Por que aliados de Lula veem Pacheco como ‘contenção’ ao ‘trator’ Lira
Presidente tem sido estimulado a se aproximar ainda mais do presidente do Senado, aliado estratégico em contraponto ao chefe da Câmara

Os presidentes da Câmara, Arthur Lira (PP-AL), e do Senado, Rodrigo Pacheco (PSD-MG), têm perfis de atuação política notoriamente muito distintos. Enquanto Lira não raro é descrito por aliados e adversários como um “trator”, Pacheco é adepto da “política à mineira” e os seus preceitos de conciliação e discrição. Como mostra reportagem de VEJA desta semana, as diferenças entre eles transbordam, consequentemente, às relações de cada um com o governo do presidente Luiz Inácio Lula da Silva.
Neste sentido, não se ouve de Pacheco críticas públicas à recorrentemente desancada — não só por Lira — articulação de Lula com o Congresso. O mineiro tampouco tem histórico de proximidade com o bolsonarismo como Arthur Lira, que foi o grande fiador do governo anterior e, literalmente, vestiu a camisa do ex-presidente na campanha de 2022. Os posicionamentos fazem Pacheco ser visto no entorno de Lula como um aliado valioso, de quem o presidente deve se aproximar mais para criar um freio a Lira. “É a oportunidade de o presidente fazer uma contenção no Senado”, diz um cacique da Casa.
O presidente deve ao mineiro uma boa parte do ambiente que tem no Senado. Na última semana, o advogado Cristiano Zanin Martins, que defendeu Lula nos processos da Lava-Jato, percorreu os corredores do Senado em busca de apoio para ser confirmado ministro do Supremo Tribunal Federal. Foi bem recebido por praticamente todos os partidos e tem a aprovação dada como quase certa. O “beija-mão” oficial começou na segunda-feira 12, com uma visita a Pacheco, que o recebeu ao lado de Davi Alcolumbre (União-AP), presidente da Comissão de Constituição e Justiça, órgão a quem compete inquirir os indicados ao STF. Conseguiu de imediato a confirmação da sua sabatina para o dia 21 de junho. Comparados aos quatro meses que teve de esperar o ministro André Mendonça, apoiado por Jair Bolsonaro, os onze dias entre a indicação e o anúncio da data da arguição dão a medida da boa vontade que o Senado tem com Lula — e esse nem foi um caso isolado.
Antes, Pacheco atuou em sincronia com o governo em relação à CPMI dos atos golpistas, destravando a sua instalação só depois que o Planalto passou a admiti-la e atuando para que o colegiado tivesse maioria governista. Mais recentemente, as votações da medida provisória que definiu a estrutura de ministérios escancaram mais ainda diferenças com Lira. Na noite de 31 de maio, com a MP prestes a caducar, o presidente da Câmara disse que os deputados não poderiam ser responsabilizados caso o texto fosse rejeitado ou nem levado à votação. A culpa, declarou, recairia sobre a falta de articulação política do Executivo. “Vamos conversar e sentir se a Câmara dará mais uma vez o crédito ao governo”, afirmou. A MP foi aprovada horas depois, já na madrugada de 1º de junho, dia em que perderia a validade.

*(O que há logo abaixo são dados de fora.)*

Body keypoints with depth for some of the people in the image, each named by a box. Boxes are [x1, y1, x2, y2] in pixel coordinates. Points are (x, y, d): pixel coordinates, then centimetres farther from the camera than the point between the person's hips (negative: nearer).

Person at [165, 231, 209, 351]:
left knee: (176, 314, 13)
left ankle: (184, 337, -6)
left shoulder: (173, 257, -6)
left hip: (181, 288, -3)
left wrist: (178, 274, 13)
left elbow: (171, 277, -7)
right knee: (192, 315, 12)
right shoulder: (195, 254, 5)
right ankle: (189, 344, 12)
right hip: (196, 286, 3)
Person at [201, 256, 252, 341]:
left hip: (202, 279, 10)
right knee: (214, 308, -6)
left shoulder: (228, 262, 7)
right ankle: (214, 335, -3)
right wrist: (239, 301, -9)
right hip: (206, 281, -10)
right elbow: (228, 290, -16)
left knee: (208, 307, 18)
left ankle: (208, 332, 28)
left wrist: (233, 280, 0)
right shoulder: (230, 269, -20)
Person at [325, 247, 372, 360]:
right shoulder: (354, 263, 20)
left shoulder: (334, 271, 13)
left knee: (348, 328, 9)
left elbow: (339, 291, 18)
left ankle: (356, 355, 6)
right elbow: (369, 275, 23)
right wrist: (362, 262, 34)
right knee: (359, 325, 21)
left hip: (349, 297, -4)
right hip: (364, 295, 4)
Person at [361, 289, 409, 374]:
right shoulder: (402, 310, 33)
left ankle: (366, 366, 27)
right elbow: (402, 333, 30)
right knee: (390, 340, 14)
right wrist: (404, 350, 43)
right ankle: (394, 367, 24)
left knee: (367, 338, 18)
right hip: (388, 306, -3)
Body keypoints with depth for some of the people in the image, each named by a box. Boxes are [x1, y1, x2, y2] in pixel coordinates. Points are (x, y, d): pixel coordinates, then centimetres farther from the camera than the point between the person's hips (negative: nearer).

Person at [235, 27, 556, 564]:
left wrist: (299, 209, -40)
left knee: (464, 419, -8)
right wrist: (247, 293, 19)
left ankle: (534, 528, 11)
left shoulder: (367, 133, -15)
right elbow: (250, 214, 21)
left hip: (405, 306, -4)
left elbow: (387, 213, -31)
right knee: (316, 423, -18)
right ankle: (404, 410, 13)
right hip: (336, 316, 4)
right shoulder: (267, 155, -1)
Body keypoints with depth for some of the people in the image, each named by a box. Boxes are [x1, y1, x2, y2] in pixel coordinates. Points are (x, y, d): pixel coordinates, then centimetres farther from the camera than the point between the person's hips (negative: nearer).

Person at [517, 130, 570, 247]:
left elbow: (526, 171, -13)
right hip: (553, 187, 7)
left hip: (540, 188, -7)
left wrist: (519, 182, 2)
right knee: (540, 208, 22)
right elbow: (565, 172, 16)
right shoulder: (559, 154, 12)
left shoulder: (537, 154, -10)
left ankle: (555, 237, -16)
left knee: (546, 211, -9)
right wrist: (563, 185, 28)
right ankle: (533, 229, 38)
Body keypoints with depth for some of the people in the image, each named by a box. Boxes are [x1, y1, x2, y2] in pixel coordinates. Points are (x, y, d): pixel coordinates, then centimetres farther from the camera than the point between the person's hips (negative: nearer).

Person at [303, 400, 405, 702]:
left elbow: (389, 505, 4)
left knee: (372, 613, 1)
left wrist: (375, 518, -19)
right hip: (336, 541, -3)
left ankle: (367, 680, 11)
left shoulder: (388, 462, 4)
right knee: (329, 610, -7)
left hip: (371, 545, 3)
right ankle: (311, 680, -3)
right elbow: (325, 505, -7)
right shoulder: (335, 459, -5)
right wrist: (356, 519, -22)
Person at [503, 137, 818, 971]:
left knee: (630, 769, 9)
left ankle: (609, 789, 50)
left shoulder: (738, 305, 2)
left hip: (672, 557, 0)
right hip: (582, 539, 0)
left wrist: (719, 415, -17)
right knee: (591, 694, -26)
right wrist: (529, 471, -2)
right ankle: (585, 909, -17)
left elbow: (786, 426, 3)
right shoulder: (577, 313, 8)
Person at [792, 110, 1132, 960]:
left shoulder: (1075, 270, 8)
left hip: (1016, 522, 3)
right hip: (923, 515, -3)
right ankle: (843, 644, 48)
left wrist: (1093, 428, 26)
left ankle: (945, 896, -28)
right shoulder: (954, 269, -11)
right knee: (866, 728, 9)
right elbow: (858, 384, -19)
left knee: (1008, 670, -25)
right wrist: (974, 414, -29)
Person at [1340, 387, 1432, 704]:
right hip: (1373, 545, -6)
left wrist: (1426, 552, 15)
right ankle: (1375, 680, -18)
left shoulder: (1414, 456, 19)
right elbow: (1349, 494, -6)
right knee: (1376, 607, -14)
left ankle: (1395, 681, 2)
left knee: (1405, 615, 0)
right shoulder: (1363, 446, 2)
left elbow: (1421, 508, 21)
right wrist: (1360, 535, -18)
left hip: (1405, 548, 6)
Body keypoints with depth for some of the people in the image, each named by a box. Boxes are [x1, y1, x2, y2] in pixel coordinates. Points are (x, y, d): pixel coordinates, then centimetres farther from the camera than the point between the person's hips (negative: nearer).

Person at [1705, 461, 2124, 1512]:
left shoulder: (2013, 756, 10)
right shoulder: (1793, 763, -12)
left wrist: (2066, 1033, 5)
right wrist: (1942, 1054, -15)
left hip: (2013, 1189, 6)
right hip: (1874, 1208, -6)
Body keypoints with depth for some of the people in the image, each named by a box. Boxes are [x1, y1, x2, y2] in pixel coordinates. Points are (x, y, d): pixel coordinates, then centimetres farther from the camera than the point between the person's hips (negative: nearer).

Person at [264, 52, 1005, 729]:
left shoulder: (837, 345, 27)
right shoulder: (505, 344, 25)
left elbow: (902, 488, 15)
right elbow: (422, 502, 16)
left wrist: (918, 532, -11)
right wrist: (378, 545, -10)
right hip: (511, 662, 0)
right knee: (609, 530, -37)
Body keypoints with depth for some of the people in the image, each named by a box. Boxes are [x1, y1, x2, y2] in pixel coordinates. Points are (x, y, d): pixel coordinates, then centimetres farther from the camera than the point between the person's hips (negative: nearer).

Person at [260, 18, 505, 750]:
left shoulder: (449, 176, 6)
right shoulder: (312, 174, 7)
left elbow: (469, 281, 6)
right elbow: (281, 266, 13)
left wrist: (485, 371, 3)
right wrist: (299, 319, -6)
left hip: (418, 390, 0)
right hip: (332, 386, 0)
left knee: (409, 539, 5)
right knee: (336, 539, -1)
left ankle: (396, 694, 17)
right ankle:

Na Casa vizinha, o clima foi outro. Diante das incertezas, Pacheco se aprontou: suspendeu a sessão, ficou à espera da votação dos deputados e mostrou estar disposto a seguir noite adentro para garantir a Lula aquilo que, nas suas palavras, “é o DNA, é a essência do atual governo”. Sem sobressaltos, o texto foi aprovado pelos senadores no início da tarde de quinta, mesmo dia em que, com votações rápidas, chancelaram as MPs do Bolsa Família e do projeto de Lula que equipara salários de homens e mulheres em funções iguais.
Interesses do governo no Senado
Nas próximas semanas, a aliança com Pacheco, Alcolumbre e outros caciques do Senado vai ser colocada novamente à prova. Além da indicação de Zanin, serão analisados os decretos de Lula que alteraram o marco do saneamento básico (e que foram derrubados pela Câmara), o novo marco fiscal (já aprovado pelos deputados) e a indicação do secretário–executivo da Fazenda, Gabriel Galípolo, para a diretoria do Banco Central.
Outro tema espinhoso e de interesse do Planalto é o marco temporal para demarcações de terras indígenas, aprovado na Câmara em maio. Alvo de pressões da bancada ruralista e de governadores como Jorginho Mello (PL), de Santa Catarina, que foi a Pacheco pedir celeridade, o marco também está sob análise do STF. Por essa razão, e em acordo com lideranças governistas, Pacheco defendeu que o tema seja debatido pelos senadores sem “açodamento”.